## Texte à lire
········

L'HOMME ET LA FEMME: DEUX MODES D'EXPRESSION

INTRODUCTION

La plupart des malentendus entre hommes et femmes reposent sur la différence qu’instaure le langage affectif propre à chacun des sexes et que, par conséquent, une meilleure lecture de nos émotions réciproques devrait nous aider à mieux nous comprendre. Si les hommes et les femmes partagent tous deux les mêmes sentiments, s’ils sont également capables d’émotions, ils ne les expriment pas de la même façon. Connaître les modalités d’expression de chaque sexe est donc source d’une meilleure entente. Il est possible de favoriser l’entente, en conseillant mieux ceux qui estiment que les émotions constituent le socle de la communication humaine et, en particulier, de la rencontre avec l’autre sexe. L’expression des émotions favorise l’attachement affectif ou les liens sociaux et peut nous rendre plus égaux que toutes les déclarations de principe, plus ou moins factices. Puisque nous sommes sans doute destinés à être surpris toute notre vie par l’autre sexe, arrangeons-nous au mieux de la situation. Des rires aux larmes, aucune émotion n’est la propriété exclusive de l’un ou de l’autre sexe. Hommes et femmes se différencient moins par la nature de ce qu’ils éprouvent que pas le sens apparent, la signification cachée ou l’expression que prennent leurs sentiments. Les styles émotionnels sont liés à l’identité sexuée bien plus fortement que nous ne le pensions jusqu’à présent.

········

## Données de l'exercice
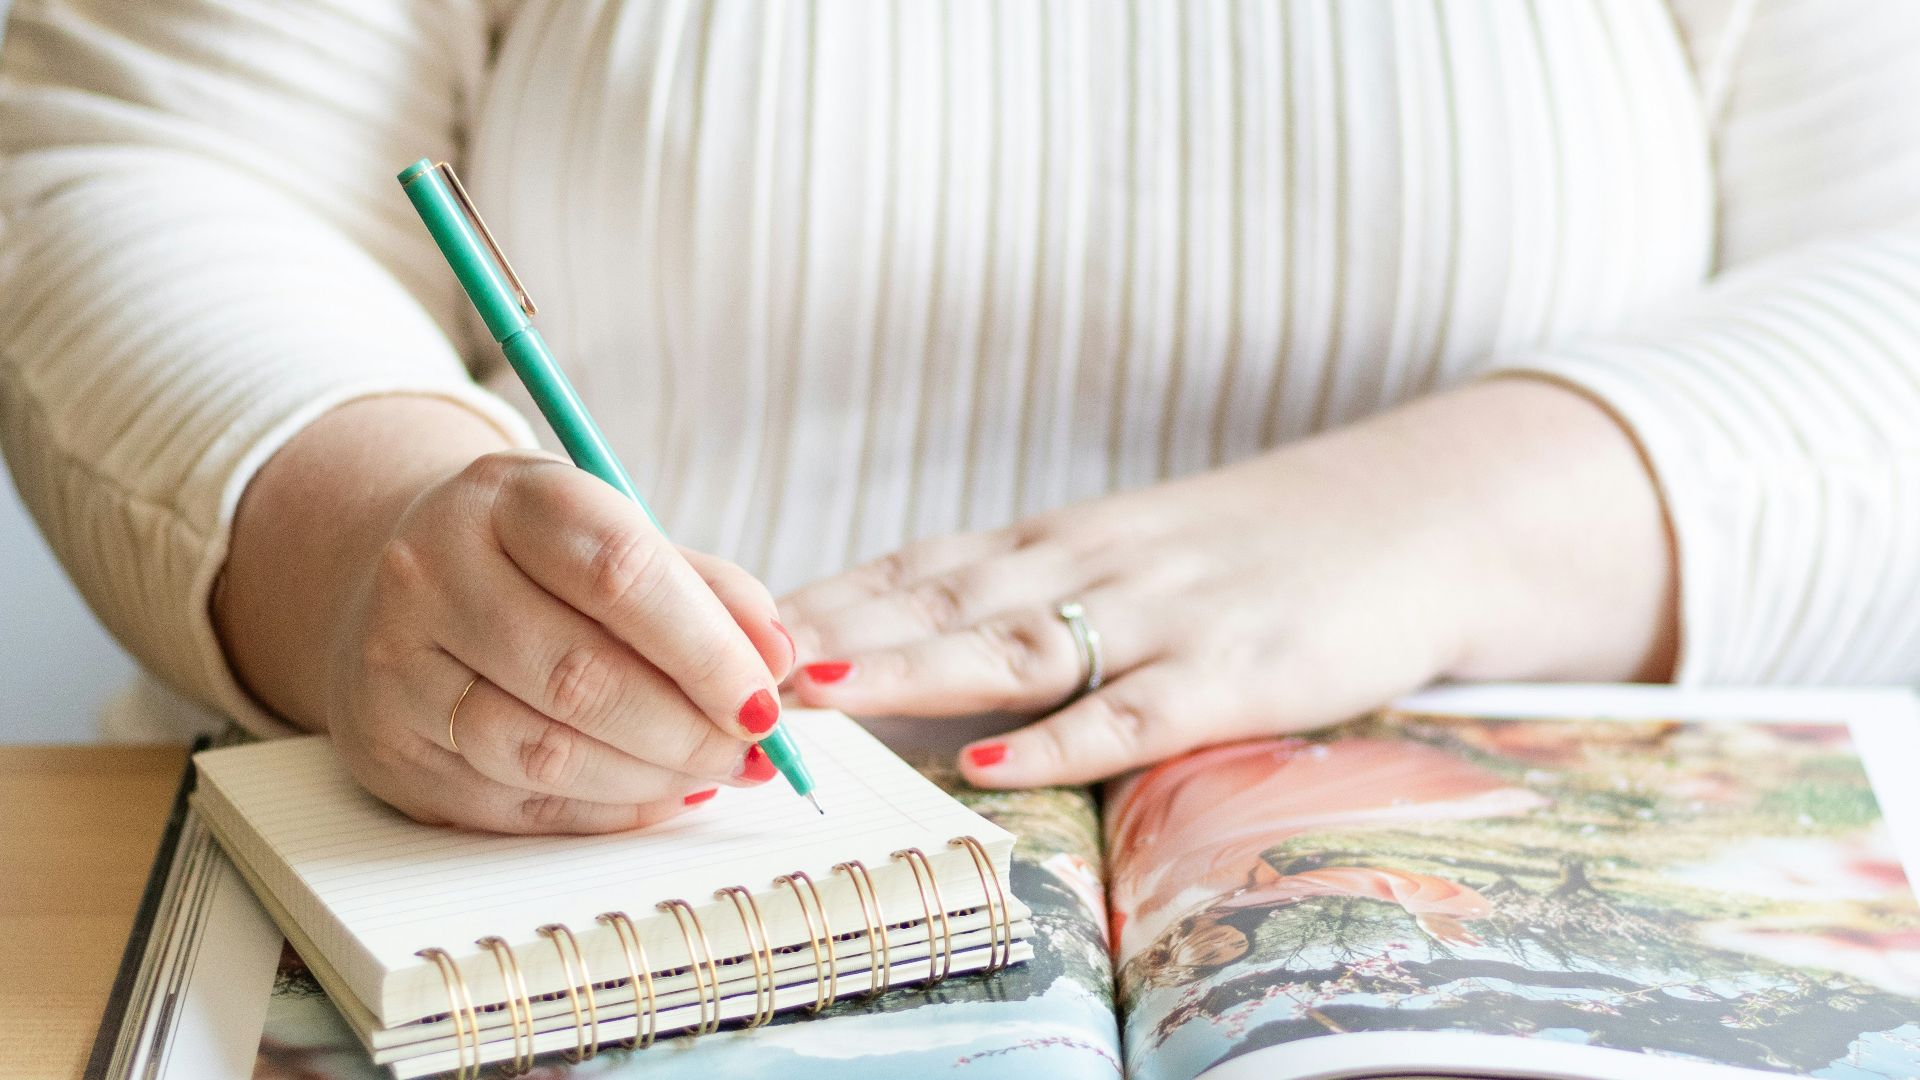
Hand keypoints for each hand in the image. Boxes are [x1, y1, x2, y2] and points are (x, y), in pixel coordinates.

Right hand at [216, 399, 793, 833]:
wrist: (401, 580)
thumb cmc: (537, 560)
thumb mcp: (615, 532)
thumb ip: (704, 589)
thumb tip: (775, 660)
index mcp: (503, 497)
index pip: (618, 572)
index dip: (706, 647)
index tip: (765, 695)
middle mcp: (431, 574)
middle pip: (581, 676)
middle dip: (688, 728)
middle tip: (752, 750)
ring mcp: (398, 668)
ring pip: (545, 752)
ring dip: (651, 777)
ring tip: (708, 771)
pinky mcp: (392, 752)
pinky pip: (516, 804)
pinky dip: (604, 809)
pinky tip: (652, 792)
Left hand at [780, 380, 1675, 786]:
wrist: (1406, 519)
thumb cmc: (1242, 550)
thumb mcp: (1116, 554)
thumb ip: (1015, 593)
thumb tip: (892, 639)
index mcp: (1049, 544)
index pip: (906, 569)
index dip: (809, 598)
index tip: (707, 620)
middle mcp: (1083, 569)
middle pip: (932, 603)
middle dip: (821, 633)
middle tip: (718, 657)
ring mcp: (1156, 619)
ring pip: (1010, 647)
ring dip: (906, 668)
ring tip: (816, 691)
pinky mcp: (1232, 672)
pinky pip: (1130, 715)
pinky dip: (1056, 740)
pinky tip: (987, 759)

········

## Questions à traiter
**1)** Répondez à ces questions sur le texte consacré aux modes d'expression de l'homme et de la femme :
(a) Sur quoi reposent la plupart des malentendus entre hommes et femmes ?
(b) Que favorise l'expression des émotions ?
(c) À quoi les styles émotionnels sont-ils liés plus fortement qu'on ne le pensait jusqu'à présent ?
**2)** Résumez en deux phrases le texte consacré aux modes d'expression de l'homme et de la femme.
**3)** Poursuivez le texte consacré aux modes d'expression de l'homme et de la femme à partir de sa dernière phrase.

## Réponses
**1)**
(a) Sur la différence qu'instaure le langage affectif propre à chacun des sexes.
(b) L'attachement affectif ou les liens sociaux.
(c) À l'identité sexuée.

**2)** La plupart des malentendus entre hommes et femmes viennent de la différence de leur langage affectif : les deux sexes éprouvent les mêmes sentiments mais ne les expriment pas de la même façon, et connaître ces modalités favorise une meilleure entente. Aucune émotion n'est la propriété exclusive de l'un ou de l'autre sexe, mais les styles émotionnels sont liés à l'identité sexuée bien plus fortement qu'on ne le pensait.

**3)**
 

L'INCOMPREHENSION

LES PHRASES A NE PAS DIRE
L'EMOTIVITE DES DEUX SEXES

 
 

L'INCOMPREHENSION

Les femmes expriment plus facilement ce qu’elles éprouvent et perçoivent davantage ce que l’autre ressent. Elles ne sont donc pas plus émotives, mais elles communiquent mieux leurs émotions que les hommes. Ceux-ci, par exemple, expriment plus brutalement leurs affects ; les femmes parlent davantage de ce qu’elles ressentent. Les hommes expriment insuffisamment leurs émotions, ils les « agissent » au lieu de les dire.
Face à ce qui est étranger, le risque est grand de se tromper et d’attribuer à l’autre des émotions et des sentiments qu’il n’a pas. Hommes et femmes peuvent s’aimer profondément et ne pas se comprendre émotionnellement. Comment expliquer que, après des milliers d’années de vie commune, nous soyons encore à ce point imperméables à ce que ressent l’autre sexe ? D’un sexe à l’autre, tout diffère. Les inégalités persistent au travail. L’attirance physique différencie aussi les deux sexes. Les hormones mâles et femelles qui commandent au désir sexuel seraient-elles passées pas là ?: 45% des femmes se disent attirées par les yeux de leur partenaire, 31%  des hommes par la poitrine.
Pourquoi un homme veut-il toujours avoir raison ? Et pourquoi se met-il si facilement en colère ? Et qu’ont donc les femmes à s’angoisser de la sorte ? Chaque sexe a sa manière de réagir aux émotions de l’autre. Les émotions positives (joie, rire, humour) se manifestent généralement de la même façon et suscitent des réactions identiques. Elles sont reconnues comme telles par les deux sexes, même s’il existe en ce domaine des complicités " sexuée ".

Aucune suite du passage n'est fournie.